> _Work item_
Without including any picture, copy the entries that follow word for word.

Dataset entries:
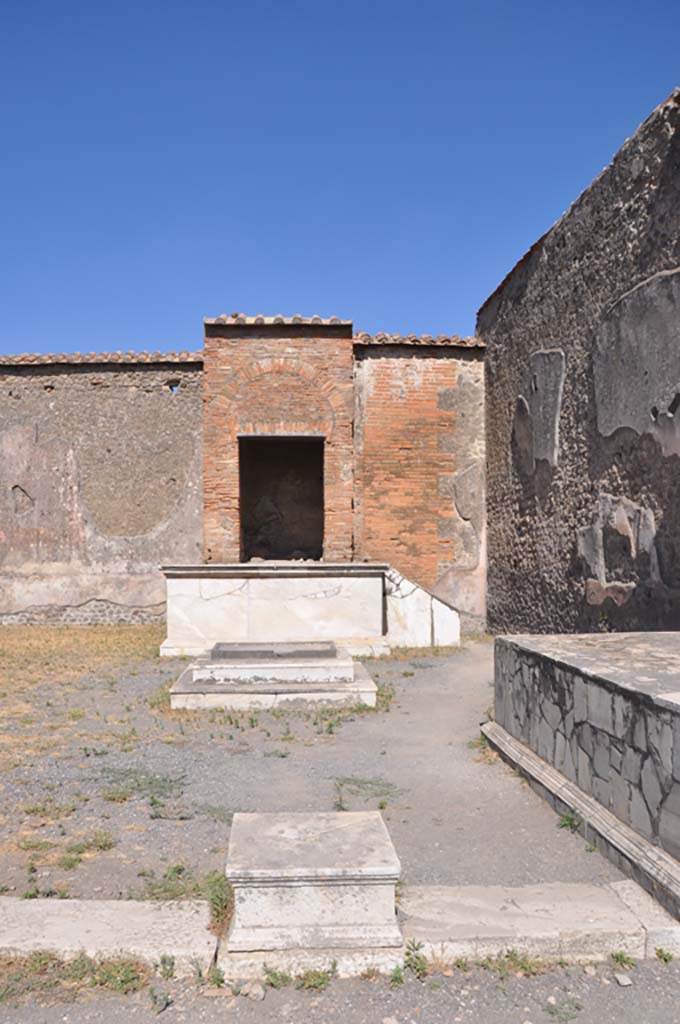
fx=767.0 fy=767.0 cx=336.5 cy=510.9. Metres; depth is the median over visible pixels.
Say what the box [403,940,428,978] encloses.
weed
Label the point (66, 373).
brick building
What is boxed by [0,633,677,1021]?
gravel ground
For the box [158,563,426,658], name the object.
stone platform
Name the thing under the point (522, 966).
weed
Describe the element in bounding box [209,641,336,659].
stone slab
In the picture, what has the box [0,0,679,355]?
sky
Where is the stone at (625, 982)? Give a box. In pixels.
[614,972,632,986]
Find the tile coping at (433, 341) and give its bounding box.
[353,333,485,347]
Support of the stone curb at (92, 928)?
on the gravel ground at (165, 1021)
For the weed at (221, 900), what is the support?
on the gravel ground at (165, 1021)
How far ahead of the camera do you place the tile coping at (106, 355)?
12.99 m
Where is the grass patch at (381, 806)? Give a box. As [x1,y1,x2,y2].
[332,775,398,811]
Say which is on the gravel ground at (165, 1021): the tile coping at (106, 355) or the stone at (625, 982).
the stone at (625, 982)
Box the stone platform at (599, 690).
[484,631,679,925]
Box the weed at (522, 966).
[482,948,543,979]
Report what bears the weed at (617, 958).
on the gravel ground at (165, 1021)
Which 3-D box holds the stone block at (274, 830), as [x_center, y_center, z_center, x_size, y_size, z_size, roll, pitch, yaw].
[-0.102,1.468,3.063,0.680,0.369,0.662,0,-2,-2]
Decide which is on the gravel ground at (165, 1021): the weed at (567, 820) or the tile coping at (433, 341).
the weed at (567, 820)
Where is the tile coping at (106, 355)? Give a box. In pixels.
[0,350,204,364]
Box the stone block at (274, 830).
[223,809,402,974]
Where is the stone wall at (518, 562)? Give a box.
[479,84,679,633]
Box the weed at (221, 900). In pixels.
[204,871,232,931]
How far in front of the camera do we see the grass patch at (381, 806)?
4.72 m
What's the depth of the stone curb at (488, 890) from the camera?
2.96 m
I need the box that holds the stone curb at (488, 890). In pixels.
[400,880,679,966]
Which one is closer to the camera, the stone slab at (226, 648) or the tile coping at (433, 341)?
the stone slab at (226, 648)
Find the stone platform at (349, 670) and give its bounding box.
[167,642,378,707]
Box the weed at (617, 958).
[609,949,635,972]
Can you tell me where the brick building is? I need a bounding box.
[0,314,485,630]
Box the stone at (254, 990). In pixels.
[242,981,265,1000]
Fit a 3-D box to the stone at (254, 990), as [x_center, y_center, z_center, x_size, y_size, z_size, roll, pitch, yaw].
[-0.284,1.623,2.604,0.075,0.045,0.078,-1,-2,32]
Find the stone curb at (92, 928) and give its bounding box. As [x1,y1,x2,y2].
[0,896,219,973]
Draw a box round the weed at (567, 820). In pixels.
[556,811,579,831]
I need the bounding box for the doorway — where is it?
[238,434,324,562]
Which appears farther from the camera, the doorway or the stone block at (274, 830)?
the doorway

> _Written answer_
fx=767.0 fy=767.0 cx=336.5 cy=510.9. Metres; depth is the median over visible pixels.
Say what the box [403,940,428,978] encloses.
weed
Label the point (66, 373).
brick building
What is boxed by [0,633,677,1021]?
gravel ground
For the box [158,563,426,658], name the object.
stone platform
Name the thing under the point (522, 966).
weed
Describe the element in bounding box [209,641,336,659].
stone slab
In the picture, what has the box [0,0,679,355]?
sky
Where is the stone at (625, 982)? Give a box. In pixels.
[614,972,632,986]
Find the tile coping at (433, 341) and give its bounding box.
[353,333,485,347]
Support of the stone curb at (92, 928)?
on the gravel ground at (165, 1021)
For the weed at (221, 900), what is the support?
on the gravel ground at (165, 1021)
How far ahead of the camera do you place the tile coping at (106, 355)?
12.99 m
Where is the grass patch at (381, 806)? Give a box. As [x1,y1,x2,y2].
[332,775,398,811]
Say which is on the gravel ground at (165, 1021): the tile coping at (106, 355) or the stone at (625, 982).
the stone at (625, 982)
Box the stone platform at (599, 690).
[484,631,679,925]
Box the weed at (522, 966).
[482,948,543,979]
Report what bears the weed at (617, 958).
on the gravel ground at (165, 1021)
Which 3-D box holds the stone block at (274, 830), as [x_center, y_center, z_center, x_size, y_size, z_size, roll, pitch, yaw].
[-0.102,1.468,3.063,0.680,0.369,0.662,0,-2,-2]
Decide which is on the gravel ground at (165, 1021): the weed at (567, 820) or the tile coping at (433, 341).
the weed at (567, 820)
Where is the tile coping at (106, 355)? Give a box. In pixels.
[0,350,204,364]
Box the stone block at (274, 830).
[223,809,402,974]
Where is the stone wall at (518, 562)? Give a box.
[479,84,679,633]
Box the weed at (221, 900). In pixels.
[204,871,232,931]
How far in front of the camera do we see the grass patch at (381, 806)?
4.72 m
What's the depth of the stone curb at (488, 890) from the camera?
2.96 m
I need the box that holds the stone curb at (488, 890). In pixels.
[400,880,679,966]
Which one is closer to the camera, the stone slab at (226, 648) or the tile coping at (433, 341)?
the stone slab at (226, 648)
Find the stone platform at (349, 670) and give its bounding box.
[167,642,378,707]
Box the weed at (617, 958).
[609,949,635,972]
Can you tell me where the brick building is? I need a bounding box.
[0,314,485,630]
Box the stone at (254, 990). In pixels.
[242,981,265,1000]
Fit a 3-D box to the stone at (254, 990), as [x_center, y_center, z_center, x_size, y_size, z_size, roll, pitch, yaw].
[-0.284,1.623,2.604,0.075,0.045,0.078,-1,-2,32]
Find the stone curb at (92, 928) and give its bounding box. As [x1,y1,x2,y2].
[0,896,219,973]
Draw a box round the weed at (567, 820). In pixels.
[556,811,579,831]
I need the bounding box for the doorway — where is it?
[238,434,324,562]
Which appears farther from the camera, the doorway or the stone block at (274, 830)?
the doorway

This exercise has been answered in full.